- _任务说明_: 请把下面的全部行整理成一个 JSON 字符串列表，每一行对应一个字符串，空行略去不计。

- _现有记录_:
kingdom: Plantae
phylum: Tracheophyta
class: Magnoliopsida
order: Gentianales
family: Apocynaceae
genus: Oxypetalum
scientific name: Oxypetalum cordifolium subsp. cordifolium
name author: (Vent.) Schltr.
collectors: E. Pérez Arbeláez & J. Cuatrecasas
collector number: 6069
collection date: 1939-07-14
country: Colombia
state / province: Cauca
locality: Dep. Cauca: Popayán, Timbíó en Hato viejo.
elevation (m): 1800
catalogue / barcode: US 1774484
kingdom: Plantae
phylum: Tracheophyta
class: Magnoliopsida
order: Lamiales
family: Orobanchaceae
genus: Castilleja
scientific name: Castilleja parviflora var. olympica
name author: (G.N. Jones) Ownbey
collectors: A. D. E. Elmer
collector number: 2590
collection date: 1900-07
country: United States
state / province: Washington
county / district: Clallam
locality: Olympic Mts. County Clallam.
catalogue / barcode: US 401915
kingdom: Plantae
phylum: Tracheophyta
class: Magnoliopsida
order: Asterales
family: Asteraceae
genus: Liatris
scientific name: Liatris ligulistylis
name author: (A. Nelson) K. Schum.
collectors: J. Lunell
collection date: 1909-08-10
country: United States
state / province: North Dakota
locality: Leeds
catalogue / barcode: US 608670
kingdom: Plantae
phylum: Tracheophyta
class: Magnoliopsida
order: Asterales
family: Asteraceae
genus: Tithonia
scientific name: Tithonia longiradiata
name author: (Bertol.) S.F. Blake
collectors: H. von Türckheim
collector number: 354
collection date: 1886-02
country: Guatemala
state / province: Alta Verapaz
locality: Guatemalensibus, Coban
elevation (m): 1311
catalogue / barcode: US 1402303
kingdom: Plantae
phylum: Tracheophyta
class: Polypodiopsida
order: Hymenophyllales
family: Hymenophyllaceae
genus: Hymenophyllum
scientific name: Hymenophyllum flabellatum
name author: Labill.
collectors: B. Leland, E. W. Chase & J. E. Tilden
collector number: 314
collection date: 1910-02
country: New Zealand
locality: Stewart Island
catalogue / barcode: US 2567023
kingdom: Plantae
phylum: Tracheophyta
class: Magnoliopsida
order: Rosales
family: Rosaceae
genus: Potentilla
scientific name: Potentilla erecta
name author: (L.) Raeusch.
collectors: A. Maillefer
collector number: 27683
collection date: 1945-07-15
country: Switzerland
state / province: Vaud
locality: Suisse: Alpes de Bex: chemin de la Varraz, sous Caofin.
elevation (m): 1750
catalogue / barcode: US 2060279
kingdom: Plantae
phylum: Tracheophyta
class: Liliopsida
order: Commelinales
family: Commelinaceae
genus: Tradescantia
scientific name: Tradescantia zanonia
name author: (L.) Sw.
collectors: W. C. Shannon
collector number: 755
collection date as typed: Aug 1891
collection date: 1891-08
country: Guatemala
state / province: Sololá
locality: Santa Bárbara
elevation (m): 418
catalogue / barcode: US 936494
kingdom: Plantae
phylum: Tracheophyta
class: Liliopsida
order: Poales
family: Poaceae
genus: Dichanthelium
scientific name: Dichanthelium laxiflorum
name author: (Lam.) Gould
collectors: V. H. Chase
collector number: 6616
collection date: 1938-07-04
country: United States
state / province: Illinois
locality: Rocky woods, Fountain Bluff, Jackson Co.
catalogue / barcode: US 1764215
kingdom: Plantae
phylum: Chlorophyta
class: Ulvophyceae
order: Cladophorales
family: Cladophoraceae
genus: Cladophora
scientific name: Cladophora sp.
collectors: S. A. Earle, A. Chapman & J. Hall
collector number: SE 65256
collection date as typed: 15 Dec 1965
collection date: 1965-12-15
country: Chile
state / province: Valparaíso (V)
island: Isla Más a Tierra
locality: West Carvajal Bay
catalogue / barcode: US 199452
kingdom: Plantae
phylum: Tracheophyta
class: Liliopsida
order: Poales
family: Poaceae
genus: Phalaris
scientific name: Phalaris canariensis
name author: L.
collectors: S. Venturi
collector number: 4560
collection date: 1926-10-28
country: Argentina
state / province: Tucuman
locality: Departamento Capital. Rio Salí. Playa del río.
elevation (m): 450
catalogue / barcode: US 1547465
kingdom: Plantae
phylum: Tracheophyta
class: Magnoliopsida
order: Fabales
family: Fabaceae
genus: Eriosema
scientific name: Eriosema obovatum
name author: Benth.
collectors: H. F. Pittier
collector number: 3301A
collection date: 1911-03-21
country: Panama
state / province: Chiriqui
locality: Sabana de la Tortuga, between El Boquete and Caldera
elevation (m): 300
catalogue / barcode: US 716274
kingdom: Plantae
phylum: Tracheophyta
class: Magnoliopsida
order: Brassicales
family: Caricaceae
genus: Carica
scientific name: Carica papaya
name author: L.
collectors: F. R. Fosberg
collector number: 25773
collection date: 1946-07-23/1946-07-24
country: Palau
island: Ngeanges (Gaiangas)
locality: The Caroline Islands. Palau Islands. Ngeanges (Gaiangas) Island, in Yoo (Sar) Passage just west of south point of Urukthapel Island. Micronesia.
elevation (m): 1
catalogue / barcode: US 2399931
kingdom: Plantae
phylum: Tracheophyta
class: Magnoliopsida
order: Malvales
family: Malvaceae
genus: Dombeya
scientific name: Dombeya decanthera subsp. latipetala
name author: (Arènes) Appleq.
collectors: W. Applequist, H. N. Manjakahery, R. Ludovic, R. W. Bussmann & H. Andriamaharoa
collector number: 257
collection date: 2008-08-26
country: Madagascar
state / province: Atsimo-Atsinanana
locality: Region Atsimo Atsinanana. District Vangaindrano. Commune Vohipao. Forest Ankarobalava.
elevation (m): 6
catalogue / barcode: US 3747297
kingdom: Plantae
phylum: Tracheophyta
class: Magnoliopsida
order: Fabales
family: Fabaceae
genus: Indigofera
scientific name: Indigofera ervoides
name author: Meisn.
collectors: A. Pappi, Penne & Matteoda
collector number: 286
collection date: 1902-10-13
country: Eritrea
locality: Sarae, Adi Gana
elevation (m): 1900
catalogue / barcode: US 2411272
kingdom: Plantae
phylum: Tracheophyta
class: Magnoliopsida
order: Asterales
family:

- _完成结果_:
[
  "kingdom: Plantae",
  "phylum: Tracheophyta",
  "class: Magnoliopsida",
  "order: Gentianales",
  "family: Apocynaceae",
  "genus: Oxypetalum",
  "scientific name: Oxypetalum cordifolium subsp. cordifolium",
  "name author: (Vent.) Schltr.",
  "collectors: E. Pérez Arbeláez & J. Cuatrecasas",
  "collector number: 6069",
  "collection date: 1939-07-14",
  "country: Colombia",
  "state / province: Cauca",
  "locality: Dep. Cauca: Popayán, Timbíó en Hato viejo.",
  "elevation (m): 1800",
  "catalogue / barcode: US 1774484",
  "kingdom: Plantae",
  "phylum: Tracheophyta",
  "class: Magnoliopsida",
  "order: Lamiales",
  "family: Orobanchaceae",
  "genus: Castilleja",
  "scientific name: Castilleja parviflora var. olympica",
  "name author: (G.N. Jones) Ownbey",
  "collectors: A. D. E. Elmer",
  "collector number: 2590",
  "collection date: 1900-07",
  "country: United States",
  "state / province: Washington",
  "county / district: Clallam",
  "locality: Olympic Mts. County Clallam.",
  "catalogue / barcode: US 401915",
  "kingdom: Plantae",
  "phylum: Tracheophyta",
  "class: Magnoliopsida",
  "order: Asterales",
  "family: Asteraceae",
  "genus: Liatris",
  "scientific name: Liatris ligulistylis",
  "name author: (A. Nelson) K. Schum.",
  "collectors: J. Lunell",
  "collection date: 1909-08-10",
  "country: United States",
  "state / province: North Dakota",
  "locality: Leeds",
  "catalogue / barcode: US 608670",
  "kingdom: Plantae",
  "phylum: Tracheophyta",
  "class: Magnoliopsida",
  "order: Asterales",
  "family: Asteraceae",
  "genus: Tithonia",
  "scientific name: Tithonia longiradiata",
  "name author: (Bertol.) S.F. Blake",
  "collectors: H. von Türckheim",
  "collector number: 354",
  "collection date: 1886-02",
  "country: Guatemala",
  "state / province: Alta Verapaz",
  "locality: Guatemalensibus, Coban",
  "elevation (m): 1311",
  "catalogue / barcode: US 1402303",
  "kingdom: Plantae",
  "phylum: Tracheophyta",
  "class: Polypodiopsida",
  "order: Hymenophyllales",
  "family: Hymenophyllaceae",
  "genus: Hymenophyllum",
  "scientific name: Hymenophyllum flabellatum",
  "name author: Labill.",
  "collectors: B. Leland, E. W. Chase & J. E. Tilden",
  "collector number: 314",
  "collection date: 1910-02",
  "country: New Zealand",
  "locality: Stewart Island",
  "catalogue / barcode: US 2567023",
  "kingdom: Plantae",
  "phylum: Tracheophyta",
  "class: Magnoliopsida",
  "order: Rosales",
  "family: Rosaceae",
  "genus: Potentilla",
  "scientific name: Potentilla erecta",
  "name author: (L.) Raeusch.",
  "collectors: A. Maillefer",
  "collector number: 27683",
  "collection date: 1945-07-15",
  "country: Switzerland",
  "state / province: Vaud",
  "locality: Suisse: Alpes de Bex: chemin de la Varraz, sous Caofin.",
  "elevation (m): 1750",
  "catalogue / barcode: US 2060279",
  "kingdom: Plantae",
  "phylum: Tracheophyta",
  "class: Liliopsida",
  "order: Commelinales",
  "family: Commelinaceae",
  "genus: Tradescantia",
  "scientific name: Tradescantia zanonia",
  "name author: (L.) Sw.",
  "collectors: W. C. Shannon",
  "collector number: 755",
  "collection date as typed: Aug 1891",
  "collection date: 1891-08",
  "country: Guatemala",
  "state / province: Sololá",
  "locality: Santa Bárbara",
  "elevation (m): 418",
  "catalogue / barcode: US 936494",
  "kingdom: Plantae",
  "phylum: Tracheophyta",
  "class: Liliopsida",
  "order: Poales",
  "family: Poaceae",
  "genus: Dichanthelium",
  "scientific name: Dichanthelium laxiflorum",
  "name author: (Lam.) Gould",
  "collectors: V. H. Chase",
  "collector number: 6616",
  "collection date: 1938-07-04",
  "country: United States",
  "state / province: Illinois",
  "locality: Rocky woods, Fountain Bluff, Jackson Co.",
  "catalogue / barcode: US 1764215",
  "kingdom: Plantae",
  "phylum: Chlorophyta",
  "class: Ulvophyceae",
  "order: Cladophorales",
  "family: Cladophoraceae",
  "genus: Cladophora",
  "scientific name: Cladophora sp.",
  "collectors: S. A. Earle, A. Chapman & J. Hall",
  "collector number: SE 65256",
  "collection date as typed: 15 Dec 1965",
  "collection date: 1965-12-15",
  "country: Chile",
  "state / province: Valparaíso (V)",
  "island: Isla Más a Tierra",
  "locality: West Carvajal Bay",
  "catalogue / barcode: US 199452",
  "kingdom: Plantae",
  "phylum: Tracheophyta",
  "class: Liliopsida",
  "order: Poales",
  "family: Poaceae",
  "genus: Phalaris",
  "scientific name: Phalaris canariensis",
  "name author: L.",
  "collectors: S. Venturi",
  "collector number: 4560",
  "collection date: 1926-10-28",
  "country: Argentina",
  "state / province: Tucuman",
  "locality: Departamento Capital. Rio Salí. Playa del río.",
  "elevation (m): 450",
  "catalogue / barcode: US 1547465",
  "kingdom: Plantae",
  "phylum: Tracheophyta",
  "class: Magnoliopsida",
  "order: Fabales",
  "family: Fabaceae",
  "genus: Eriosema",
  "scientific name: Eriosema obovatum",
  "name author: Benth.",
  "collectors: H. F. Pittier",
  "collector number: 3301A",
  "collection date: 1911-03-21",
  "country: Panama",
  "state / province: Chiriqui",
  "locality: Sabana de la Tortuga, between El Boquete and Caldera",
  "elevation (m): 300",
  "catalogue / barcode: US 716274",
  "kingdom: Plantae",
  "phylum: Tracheophyta",
  "class: Magnoliopsida",
  "order: Brassicales",
  "family: Caricaceae",
  "genus: Carica",
  "scientific name: Carica papaya",
  "name author: L.",
  "collectors: F. R. Fosberg",
  "collector number: 25773",
  "collection date: 1946-07-23/1946-07-24",
  "country: Palau",
  "island: Ngeanges (Gaiangas)",
  "locality: The Caroline Islands. Palau Islands. Ngeanges (Gaiangas) Island, in Yoo (Sar) Passage just west of south point of Urukthapel Island. Micronesia.",
  "elevation (m): 1",
  "catalogue / barcode: US 2399931",
  "kingdom: Plantae",
  "phylum: Tracheophyta",
  "class: Magnoliopsida",
  "order: Malvales",
  "family: Malvaceae",
  "genus: Dombeya",
  "scientific name: Dombeya decanthera subsp. latipetala",
  "name author: (Arènes) Appleq.",
  "collectors: W. Applequist, H. N. Manjakahery, R. Ludovic, R. W. Bussmann & H. Andriamaharoa",
  "collector number: 257",
  "collection date: 2008-08-26",
  "country: Madagascar",
  "state / province: Atsimo-Atsinanana",
  "locality: Region Atsimo Atsinanana. District Vangaindrano. Commune Vohipao. Forest Ankarobalava.",
  "elevation (m): 6",
  "catalogue / barcode: US 3747297",
  "kingdom: Plantae",
  "phylum: Tracheophyta",
  "class: Magnoliopsida",
  "order: Fabales",
  "family: Fabaceae",
  "genus: Indigofera",
  "scientific name: Indigofera ervoides",
  "name author: Meisn.",
  "collectors: A. Pappi, Penne & Matteoda",
  "collector number: 286",
  "collection date: 1902-10-13",
  "country: Eritrea",
  "locality: Sarae, Adi Gana",
  "elevation (m): 1900",
  "catalogue / barcode: US 2411272",
  "kingdom: Plantae",
  "phylum: Tracheophyta",
  "class: Magnoliopsida",
  "order: Asterales",
  "family:"
]